Thursday, July 22, 2010

New Animation System in Place

Initial tests indicate that I may have finally gotten the new animation system working properly...did I mention I'm not very good with math. Anyhow, as an added bonus it appears, believe it or not, that the collision system may be working as well. (I never saw that coming, but I'm not complaining.). But those are VERY initial tests in both cases.

So here's a brief history of the animation system throughout Deep Blue's development.

I. Square Sprites - The initial system was gleaned from the platformer demo in the Visual Studio Express Dev Library. It was the most specific, and limiting of all. It ONLY accounted for square sprite frames (with a 1:1 ratio) layed out in a horizontal line. While this may have worked perfectly and been very efficient for the platformer, you can imagine the limitations it put on sprite design.

II. Variable Ratio Sprites - So, the first thing I did was overload the method with an alternate version that accepted a frame width. I kept the sprites aligned in a horizontal row so that the frame height could be simply pulled from the sprite texture height.

That worked pretty well, except on the larger sprite animations which resulted in extremely long sprites (250 pixel wide frame * 30 frames = 7500 pixel wide sprite). And that just wasn't going to work. Even though it wasn't recommended, things animated pretty well....until the engine started checking for pixel collisions on a sprite of that size. It pretty much brought the game to 2 to 3 frames per second. So after posting and talking with the helpful crew on the XNA forums they suggested a basic rule that no sprite should be larger than 2048 in any dimension, and really, you should shoot for a 1024 max in most cases.

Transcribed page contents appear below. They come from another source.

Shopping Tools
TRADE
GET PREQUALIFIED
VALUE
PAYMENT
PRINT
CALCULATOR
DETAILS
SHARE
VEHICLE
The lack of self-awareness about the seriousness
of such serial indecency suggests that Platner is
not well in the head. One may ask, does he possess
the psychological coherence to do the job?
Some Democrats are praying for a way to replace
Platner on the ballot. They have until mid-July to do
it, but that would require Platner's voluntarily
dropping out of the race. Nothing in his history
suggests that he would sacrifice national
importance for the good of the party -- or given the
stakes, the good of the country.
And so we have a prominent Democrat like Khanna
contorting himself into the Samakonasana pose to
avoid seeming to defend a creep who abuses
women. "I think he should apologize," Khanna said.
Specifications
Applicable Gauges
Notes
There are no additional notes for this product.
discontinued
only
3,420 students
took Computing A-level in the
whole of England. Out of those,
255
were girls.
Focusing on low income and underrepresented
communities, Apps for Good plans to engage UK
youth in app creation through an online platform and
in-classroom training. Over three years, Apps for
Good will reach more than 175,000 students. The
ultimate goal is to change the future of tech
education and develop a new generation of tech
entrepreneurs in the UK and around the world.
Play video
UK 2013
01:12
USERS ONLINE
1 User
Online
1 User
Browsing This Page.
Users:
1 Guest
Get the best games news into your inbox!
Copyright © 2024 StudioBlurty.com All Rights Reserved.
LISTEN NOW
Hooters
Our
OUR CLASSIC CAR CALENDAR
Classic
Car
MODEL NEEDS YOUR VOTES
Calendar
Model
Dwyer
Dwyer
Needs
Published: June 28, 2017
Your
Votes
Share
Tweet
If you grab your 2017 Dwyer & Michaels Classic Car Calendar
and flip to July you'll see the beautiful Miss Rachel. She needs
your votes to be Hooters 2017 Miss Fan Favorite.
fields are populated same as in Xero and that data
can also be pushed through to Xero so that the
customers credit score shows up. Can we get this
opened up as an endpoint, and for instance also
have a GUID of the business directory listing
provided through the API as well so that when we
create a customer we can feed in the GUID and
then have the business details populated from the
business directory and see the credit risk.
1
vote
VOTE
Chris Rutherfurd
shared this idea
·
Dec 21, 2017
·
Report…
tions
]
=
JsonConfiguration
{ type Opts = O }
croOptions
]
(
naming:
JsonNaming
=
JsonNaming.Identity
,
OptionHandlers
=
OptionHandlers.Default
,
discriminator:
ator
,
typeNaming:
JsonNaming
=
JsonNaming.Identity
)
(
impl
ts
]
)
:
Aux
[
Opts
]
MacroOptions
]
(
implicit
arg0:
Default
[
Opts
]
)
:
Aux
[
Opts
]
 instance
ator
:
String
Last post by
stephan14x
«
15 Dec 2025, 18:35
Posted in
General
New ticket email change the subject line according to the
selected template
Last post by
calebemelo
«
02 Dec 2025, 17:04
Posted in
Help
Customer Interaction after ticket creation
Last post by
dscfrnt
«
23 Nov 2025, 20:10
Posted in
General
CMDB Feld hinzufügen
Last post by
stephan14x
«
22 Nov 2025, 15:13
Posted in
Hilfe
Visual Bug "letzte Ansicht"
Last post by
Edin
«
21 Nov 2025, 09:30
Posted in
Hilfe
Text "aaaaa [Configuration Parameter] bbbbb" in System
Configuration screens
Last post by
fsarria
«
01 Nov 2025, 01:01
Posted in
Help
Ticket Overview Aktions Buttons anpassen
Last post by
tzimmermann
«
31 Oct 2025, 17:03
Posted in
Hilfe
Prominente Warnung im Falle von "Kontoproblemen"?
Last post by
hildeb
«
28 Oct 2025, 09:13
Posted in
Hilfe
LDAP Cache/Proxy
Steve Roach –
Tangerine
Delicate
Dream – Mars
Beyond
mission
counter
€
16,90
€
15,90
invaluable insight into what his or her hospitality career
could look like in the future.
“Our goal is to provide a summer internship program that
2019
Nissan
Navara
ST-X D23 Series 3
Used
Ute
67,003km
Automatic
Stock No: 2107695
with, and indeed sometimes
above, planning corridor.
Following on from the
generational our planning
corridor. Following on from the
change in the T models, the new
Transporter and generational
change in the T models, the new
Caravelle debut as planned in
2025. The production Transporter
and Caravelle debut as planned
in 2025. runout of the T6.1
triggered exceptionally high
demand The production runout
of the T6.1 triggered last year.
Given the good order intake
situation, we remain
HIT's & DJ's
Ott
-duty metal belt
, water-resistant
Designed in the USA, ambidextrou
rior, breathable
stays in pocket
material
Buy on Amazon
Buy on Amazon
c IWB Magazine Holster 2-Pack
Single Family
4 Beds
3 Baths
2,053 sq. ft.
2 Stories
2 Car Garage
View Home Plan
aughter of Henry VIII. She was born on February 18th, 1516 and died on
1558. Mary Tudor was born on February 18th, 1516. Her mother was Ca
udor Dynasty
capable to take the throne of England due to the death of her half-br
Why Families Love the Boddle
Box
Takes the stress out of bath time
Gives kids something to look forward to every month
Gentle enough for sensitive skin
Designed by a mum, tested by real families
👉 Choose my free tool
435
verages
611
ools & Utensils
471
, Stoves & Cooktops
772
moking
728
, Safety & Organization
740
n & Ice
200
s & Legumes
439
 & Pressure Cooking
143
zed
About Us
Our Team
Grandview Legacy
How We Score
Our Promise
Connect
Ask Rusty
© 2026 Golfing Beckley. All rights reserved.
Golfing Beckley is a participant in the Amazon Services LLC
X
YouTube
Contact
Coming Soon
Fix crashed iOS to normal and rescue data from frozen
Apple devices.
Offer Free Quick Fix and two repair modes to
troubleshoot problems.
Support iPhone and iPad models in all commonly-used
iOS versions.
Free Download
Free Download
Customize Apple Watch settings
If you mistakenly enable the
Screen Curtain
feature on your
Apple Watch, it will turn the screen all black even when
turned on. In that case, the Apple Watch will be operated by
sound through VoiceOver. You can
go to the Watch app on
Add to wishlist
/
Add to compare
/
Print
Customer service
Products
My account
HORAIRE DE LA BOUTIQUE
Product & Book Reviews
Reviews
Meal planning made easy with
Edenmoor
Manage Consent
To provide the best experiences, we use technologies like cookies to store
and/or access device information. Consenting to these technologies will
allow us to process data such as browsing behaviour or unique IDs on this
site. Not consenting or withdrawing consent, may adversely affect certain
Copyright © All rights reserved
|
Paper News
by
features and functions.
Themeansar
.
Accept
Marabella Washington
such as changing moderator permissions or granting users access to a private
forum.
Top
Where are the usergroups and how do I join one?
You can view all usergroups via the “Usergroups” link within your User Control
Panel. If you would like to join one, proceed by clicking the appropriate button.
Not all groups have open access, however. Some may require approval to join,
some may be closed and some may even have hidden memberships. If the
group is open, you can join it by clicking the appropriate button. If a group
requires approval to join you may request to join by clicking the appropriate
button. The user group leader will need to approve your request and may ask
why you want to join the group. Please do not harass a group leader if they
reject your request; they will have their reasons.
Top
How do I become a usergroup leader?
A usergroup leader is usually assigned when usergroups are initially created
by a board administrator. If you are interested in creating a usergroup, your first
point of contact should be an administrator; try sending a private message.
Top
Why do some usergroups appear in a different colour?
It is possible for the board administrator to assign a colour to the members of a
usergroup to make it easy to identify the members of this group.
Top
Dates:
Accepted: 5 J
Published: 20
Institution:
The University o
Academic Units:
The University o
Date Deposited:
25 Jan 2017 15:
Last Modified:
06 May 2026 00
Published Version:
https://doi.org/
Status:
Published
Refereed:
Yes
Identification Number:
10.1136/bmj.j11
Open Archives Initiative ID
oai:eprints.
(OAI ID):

In order for that to happen...other than reducing all my larger animations to 3 frames....I had to lay out the frames in a square spritesheet.

III. Square Sprite Sheets - So my current solution is to lay out the frames in a 1:1 ratio sprite sheet with a max size of 2048 x 2048 pixels using a 1024 x 1024 texture when possible. After loooooooooots of broken math it appears to be working. So now I can have much more efficient sprite sheets and much better frame rates when lots of things are moving on the screen at once.

Each of the above variations was carried out by overloading the same Animation constructor so if I HAPPEN to have an animation that has 1:1 frames that is not over 2048 pixels in texture size I can create it easier than I can the custom square sprite sheet constructor.

All-in-all I'm pretty pleased with the results. It took a little longer than I'd hoped to figure it out, and I went through a bottle of Tylenol in the process but I'm glad to have it out of the way.